Nemfomaniac, içinde dışlanmış cinselliği barındıran dramatik ve günahkar bir hikaye sunuyor bize…
Bir kadın, erkeklerden aşk değil, seks istiyor. Orgazm olabilmek ve bir güne sığdırabildiğince çok erkekle yatmak, Joe için hayatın anlamı olabiliyor. Bu uğurda çocuğunu ve kocasını terk edebiliyor. Hatta zincirlerinden kopmuş gibi daha fazla şiddete ve farklı sulara yelken açıyor.
Nemfomaniak, erotizme yeltenmek bir yana izleyeni cinsellikten bile soğutma kararlılığında bir film…
(1) Nemfomani: Bir kişinin aşırı cinsel istek duyması; bu aşırı cinsel isteği günlük hayatına yansıtması; neredeyse önüne gelen her kişiyle cinsellik yaşamak istemesi gibi görülse de böyle tanımlanmış bir psikiyatrik rahatsızlık ya da cinsel işlev bozukluğu yoktur. (Nemfomanyak)
(2) Fragman: http://vimeo.com/80071592
(3) Avrupa’da 90 dakikalık sansürden sonra filmin tamamı 4 saate düşmüş durumda…
(4) http://www.youtube.com/watch?v=IoS1_CRS5fA
(5) Joe orgazm olurken İsa’nın annesini, Meryem’i gördüğünü sanıyor ama gördüğü kişi Seligman’a göre tarihteki ilk seks bağımlısı kadın.
(6) Bu bölümde Joe’nun beşikteki bebeğinin yine karlı bir havada beşiğinden inip balkona çıkması sahnesiyle, Trier, Antichrist filmine bir gönderme de yapmaktadır.
(7) Bu arada Trier, temkinli bir şekilde olsa da pedofiliyi de es geçmeyerek tehlikeli sularda yüzüyor.
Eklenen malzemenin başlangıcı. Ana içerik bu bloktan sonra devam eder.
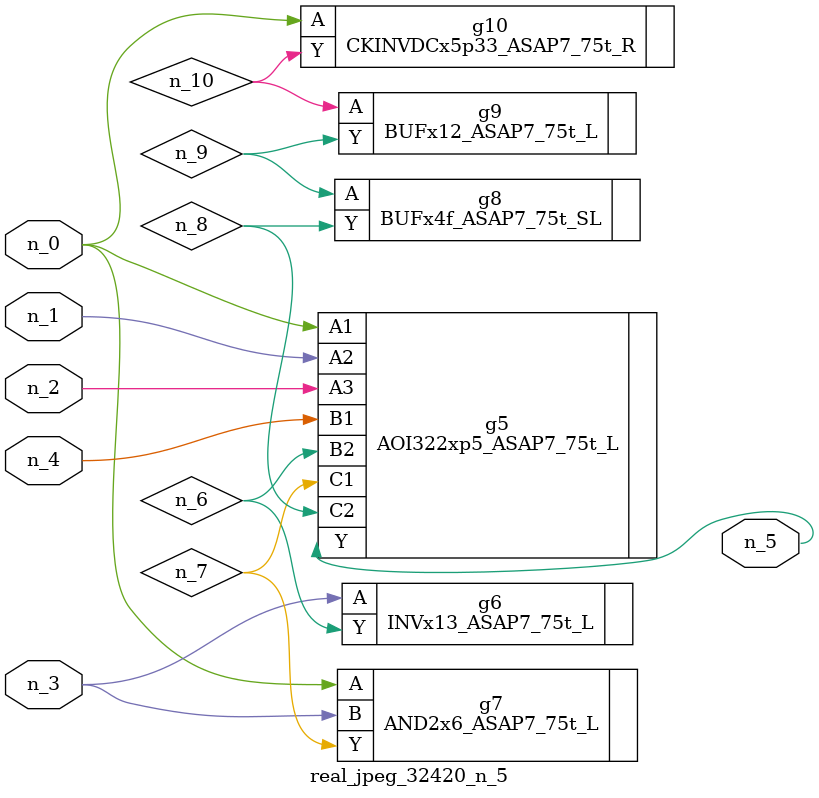
<source format=v>
module real_jpeg_32420_n_5 (n_4, n_0, n_1, n_2, n_3, n_5);

input n_4;
input n_0;
input n_1;
input n_2;
input n_3;

output n_5;

wire n_8;
wire n_6;
wire n_7;
wire n_10;
wire n_9;

AOI322xp5_ASAP7_75t_L g5 ( 
.A1(n_0),
.A2(n_1),
.A3(n_2),
.B1(n_4),
.B2(n_6),
.C1(n_7),
.C2(n_8),
.Y(n_5)
);

AND2x6_ASAP7_75t_L g7 ( 
.A(n_0),
.B(n_3),
.Y(n_7)
);

CKINVDCx5p33_ASAP7_75t_R g10 ( 
.A(n_0),
.Y(n_10)
);

INVx13_ASAP7_75t_L g6 ( 
.A(n_3),
.Y(n_6)
);

BUFx4f_ASAP7_75t_SL g8 ( 
.A(n_9),
.Y(n_8)
);

BUFx12_ASAP7_75t_L g9 ( 
.A(n_10),
.Y(n_9)
);


endmodule
</source>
Joe, bir şekilde sekse ve erkekleri cinsellik üzerinden çözümleme yeteneğiyle illegal bir işe başlıyor. Bütün kurbanlarını cinsel bir şekilde çözümleyip başarılı oluyor ama bir tanesinde ne yaparsa yapsın başarılı olamıyor. Anlattığı hiçbir erotik hikâye, kurbanının sertleşmesini sağlayamıyor ama en sonunda küçük bir erkek çocuğuyla ilgili anlattığı erotik hikâye, adamın sertleşmesine neden oluyor. Joe, avının acısını yüzüne vurduğu için kendisini ona borçlu hissediyor ve ona borcunu ödüyor!